Posted on 3 July 2011 by David Chisnall

At FOSDEM this year, both Chris Lattner, the head of Apple's compiler group, and I were invited speakers, so we were put in the same hotel. I had a chance to chat with him about the future of Objective-C over breakfast one morning. I explained that I thought that the way Apple had implemented garbage collection was a disaster, and outlined how I thought it should have been done. Chris' reply was 'wait until the summer'.

I waited until the summer, and on my birthday this year I got a present from Apple: open sourcing their implementation of automatic reference counting (ARC) for Clang and LLVM. Note that I say Clang and LLVM. Clang inserts some quite naïve reference counting calls into the IR, but then an LLVM optimisation pass improves them. This is especially interesting, because it means that LanguageKit will be able to benefit from the same optimisations when it switches to using ARC.

ARC doesn't just provide you with automatic -retain and -release calls. It also tidies up the Objective-C memory model, making a clearer distinction between the C and Smalltalk parts of the language. Objective-C that doesn't do any low-level C things now behaves almost like Smalltalk, but there is a clear distinction between what the compiler and runtime track and what you track. If you want to store object pointers anywhere other than on the stack and in instance variables, then you are responsible for memory management. This is now formalised in the language.

There is another nice tweak to the language in ARC mode. You no longer need to write a -dealloc method if all of your instance variables are primitive or object types. ARC creates a -.cxx_destruct method. This has been around for a while to call C++ object destructors in Objective-C++ objects. It now calls Objective-C destructors too.

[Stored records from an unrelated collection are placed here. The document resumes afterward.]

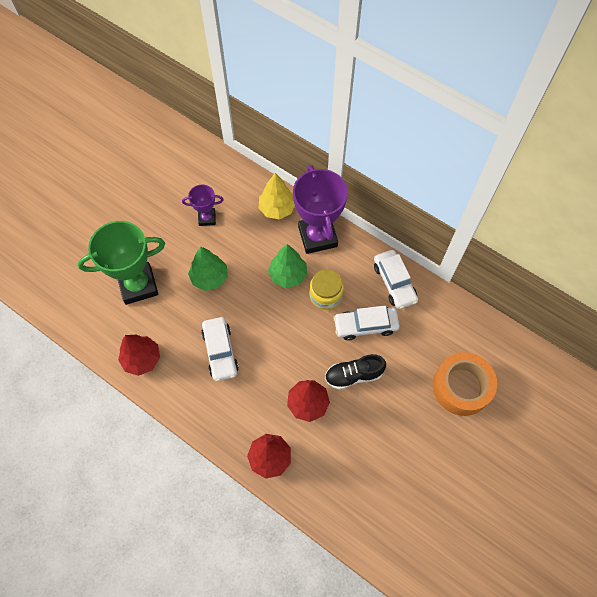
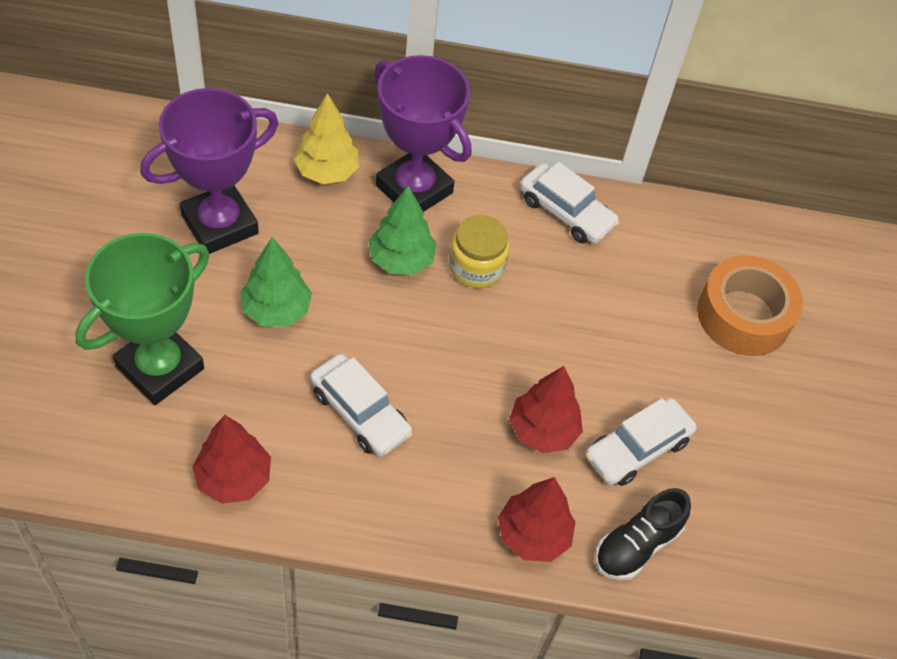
camera: 35 degrees left, 10 degrees down
(207, 218) = (220, 224): purple trophy -> purple trophy, size x1.93
(353, 375) = (585, 362): black shoe -> black shoe (637, 545)
(365, 325) = (560, 286): white car -> white car (637, 448)

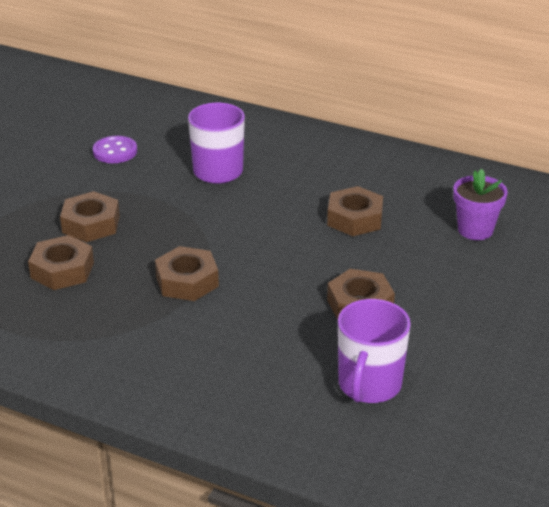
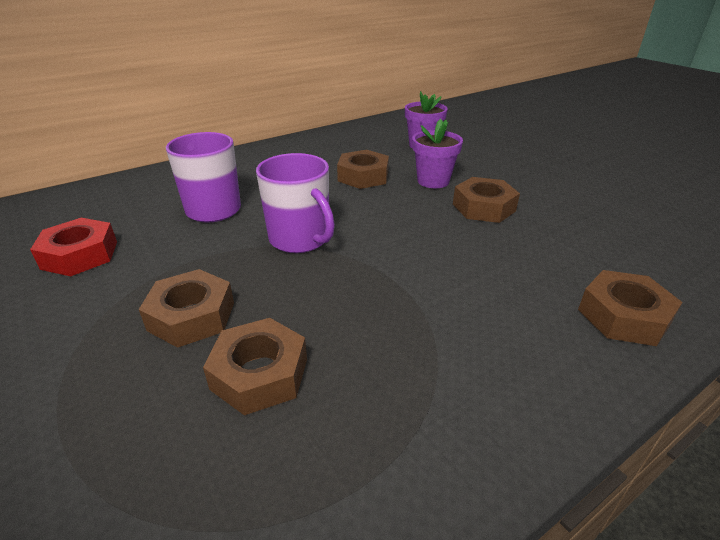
camera: 60 degrees left, 0 degrees up
(115, 151) = (80, 255): purple button -> red nut
(187, 281) = (375, 281): brown nut -> brown nut (623, 316)
(369, 385) = (600, 235): purple mug -> purple mug (300, 239)
(388, 261) = (433, 181): none -> purple flower pot

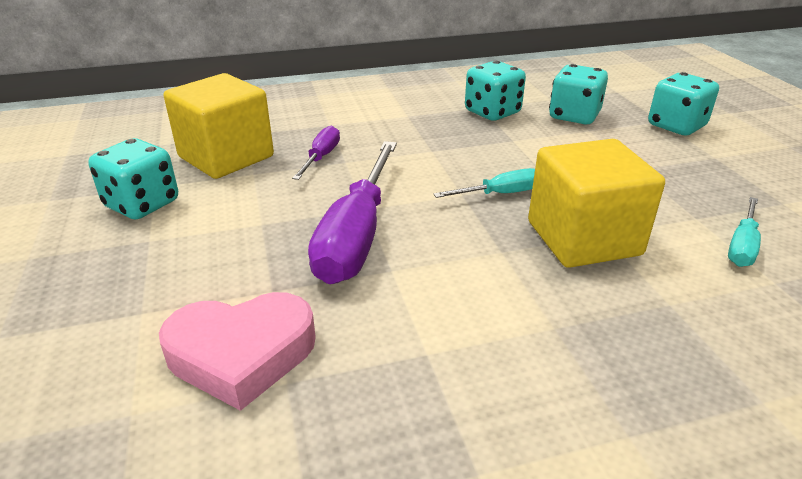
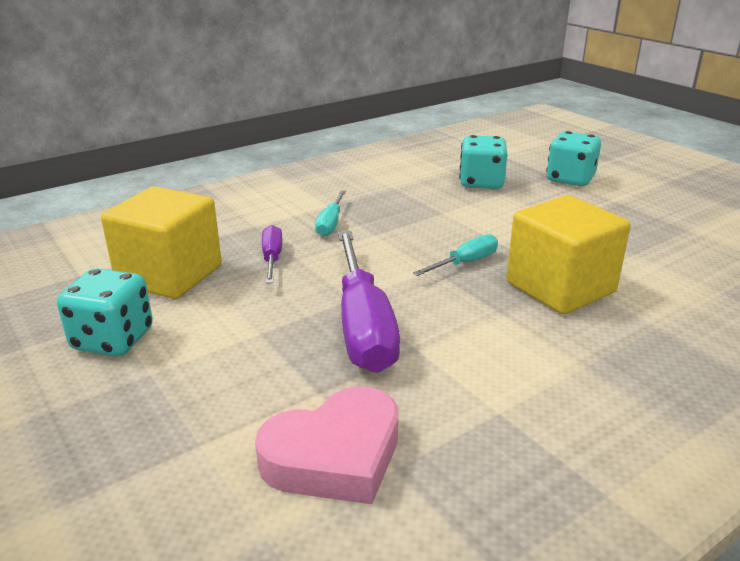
camera: 20 degrees left, 5 degrees down
(492, 112) = (406, 190): turquoise dice -> none
(742, 246) = (681, 269): turquoise screwdriver -> turquoise screwdriver (331, 223)

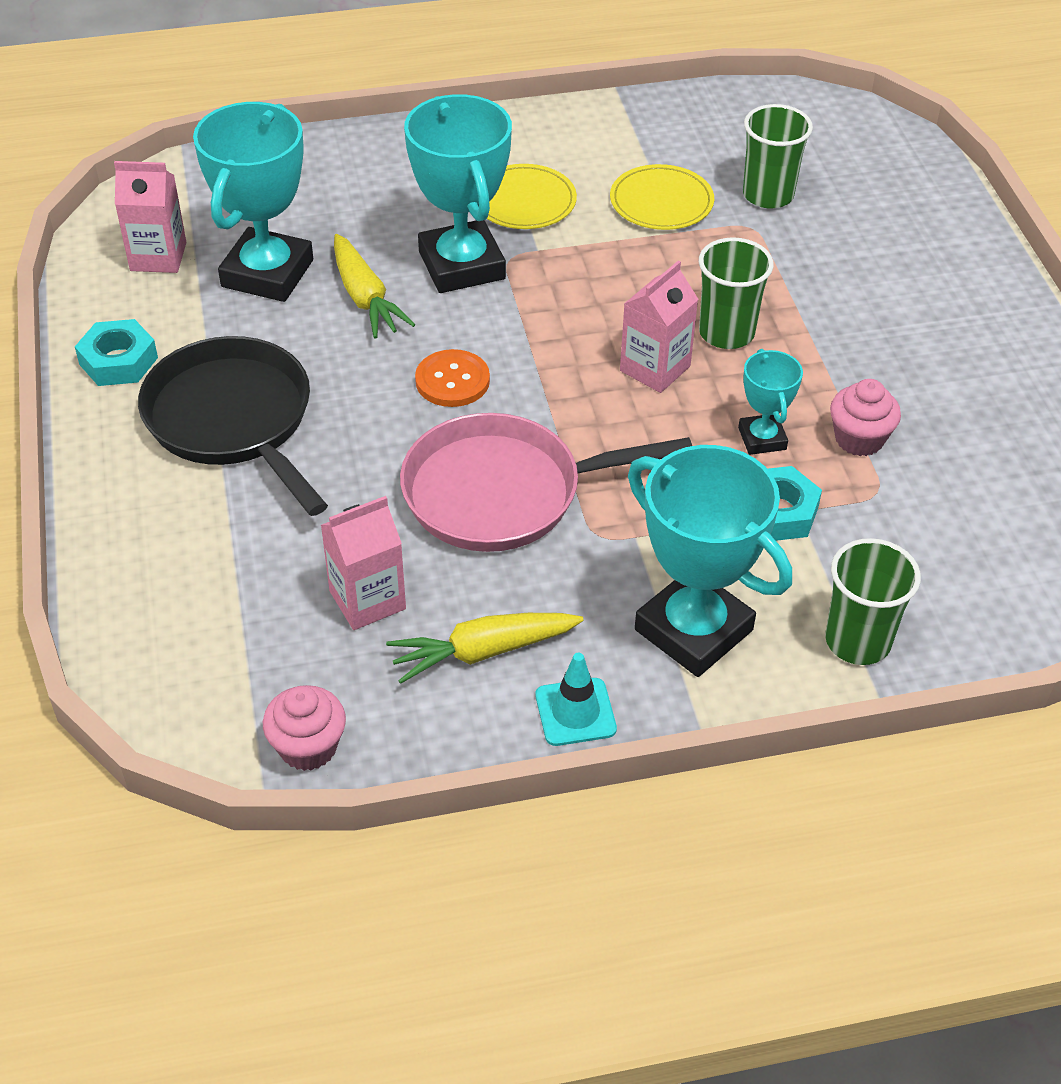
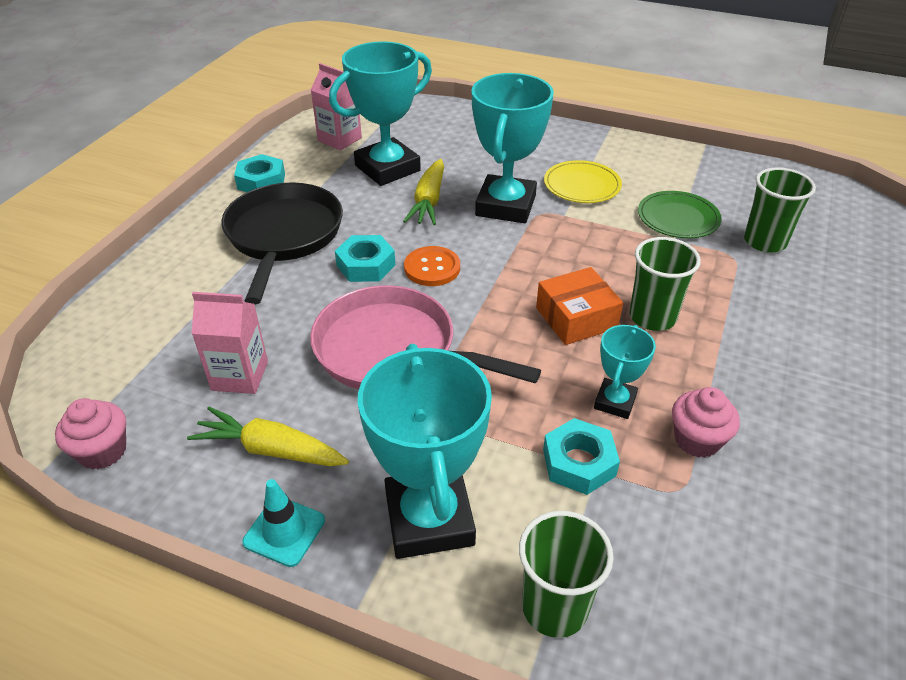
camera: 35 degrees right, 5 degrees down
(373, 411) = (366, 265): none -> turquoise nut
(655, 368) = (576, 318): pink carton -> orange box
(661, 202) = (678, 218): yellow plate -> green plate

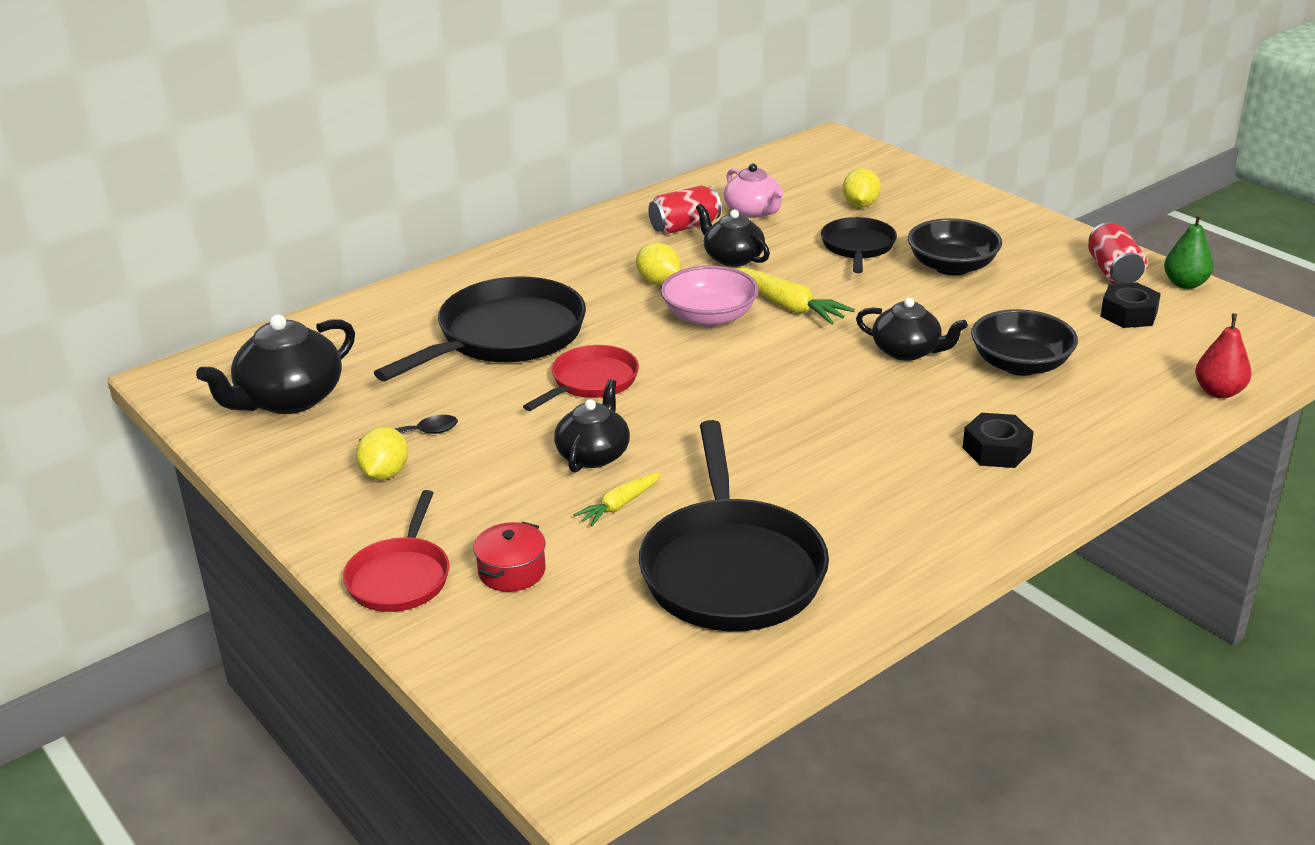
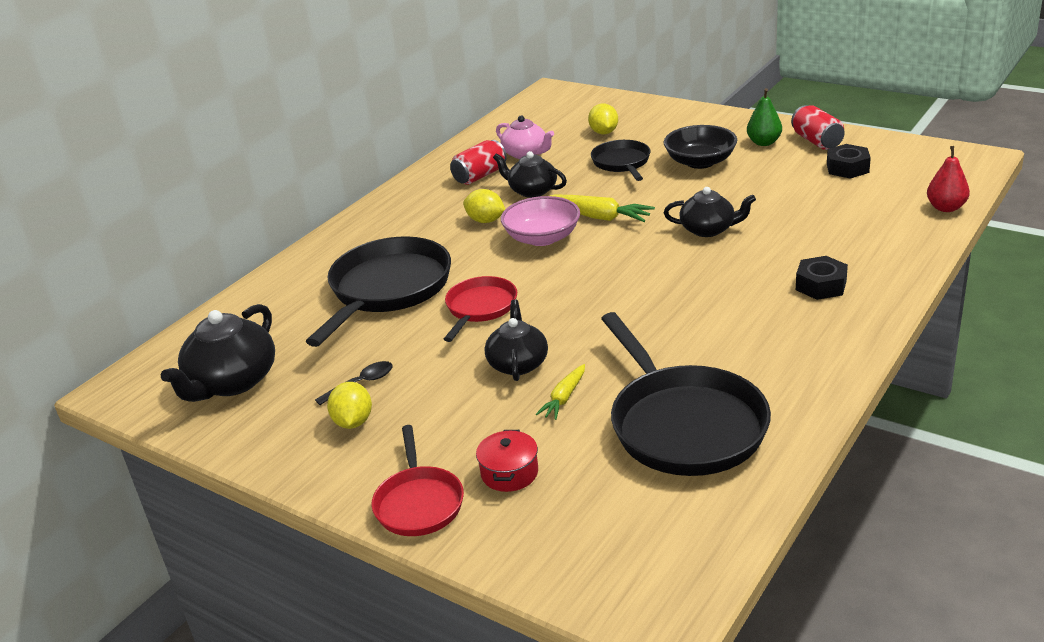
camera: 15 degrees left, 0 degrees up
(1020, 364) = (796, 220): black bowl -> none
(1185, 284) = (871, 139): green pear -> green pear (764, 143)

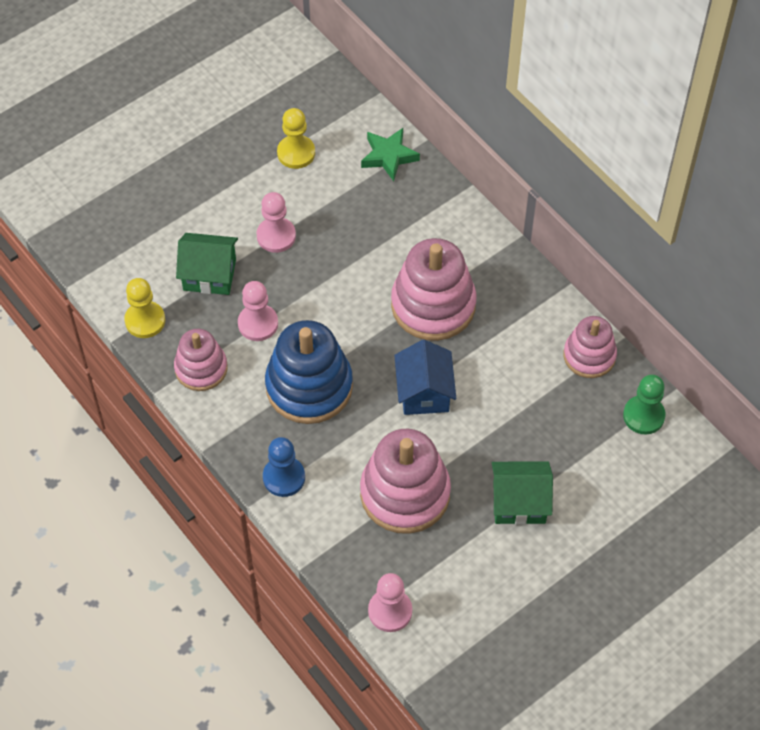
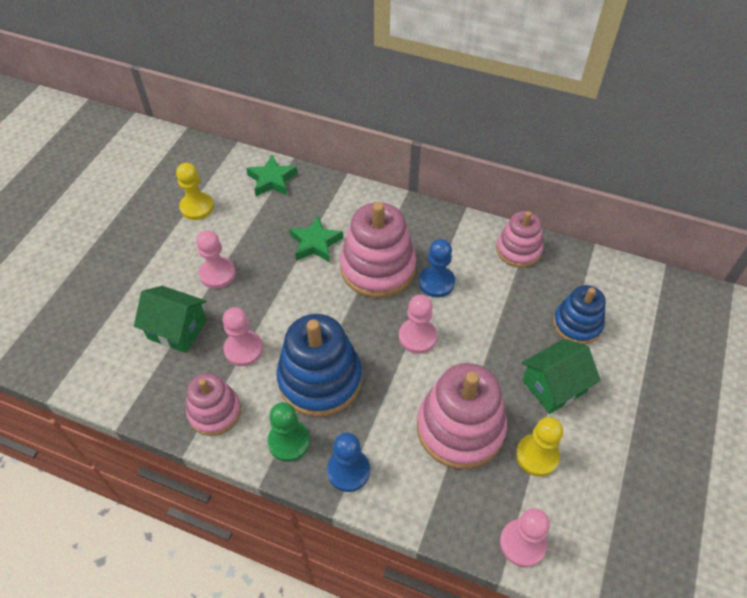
camera: 30 degrees left, 5 degrees down
(145, 320) = (139, 395): yellow pawn -> yellow pawn (537, 456)
(209, 274) = (177, 329): green house -> green house turned 45 degrees clockwise
(389, 249) = (315, 243): none -> green star
(424, 392) = (417, 337): blue house -> pink pawn
(480, 348) = (436, 282): none -> blue pawn
(588, 458) = (577, 324): none -> blue stacking toy
(643, 416) = (589, 273): green pawn -> green pawn (289, 441)

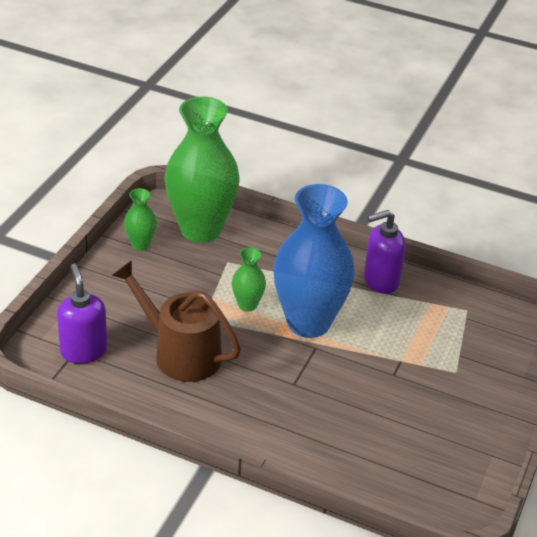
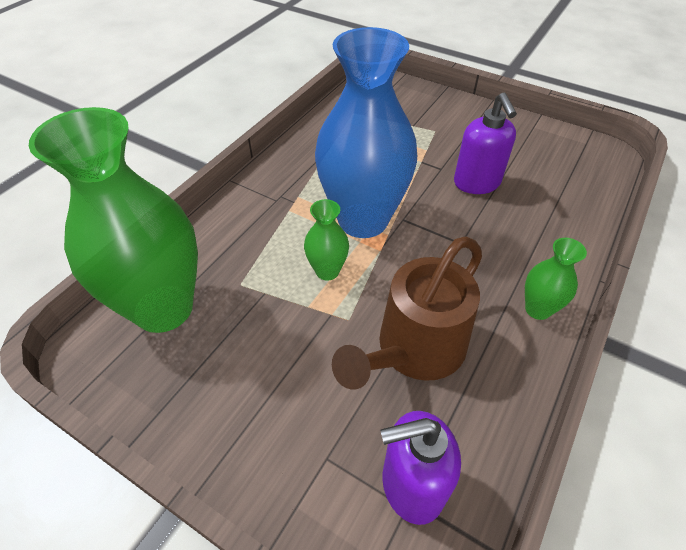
camera: 80 degrees left, 10 degrees up
(140, 245) = (172, 388): green vase -> green vase (538, 309)
(380, 281) = (303, 159): purple soap dispenser -> purple soap dispenser (477, 183)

ARC should also offer a speed benefit. I've implemented it in the GNUstep runtime, via two mechanisms. If your class implements or inherits memory management methods and does not explicitly opt in to ARC, then it will be sent -retain, -release and -autorelease messages as usual. If, on the other hand, it opts in, then the ARC functions will skip the message sends and manipulate the reference counts directly. This is a lot faster.

There is also a special case, as with Apple's implementation in Lion / iOS 5, where objects that are autoreleased, returned, and then retained, never actually have their reference counts modified. They are first stored in thread-local storage, with an cleanup function that will send them a -release message when the thread is destroyed. If they are retained, then they are removed from thread-local storage and returned. If something else is autoreleased as a return value, then the original value is replaced and is autoreleased at that point.

ARC is supported in LLVM/Clang svn and by the upcoming libobjc2 release. It requires a little bit of tweaking for existing code, but for new code it's trivial to use. Oh, and unlike OS X 10.6, we do support __weak references with GNUstep.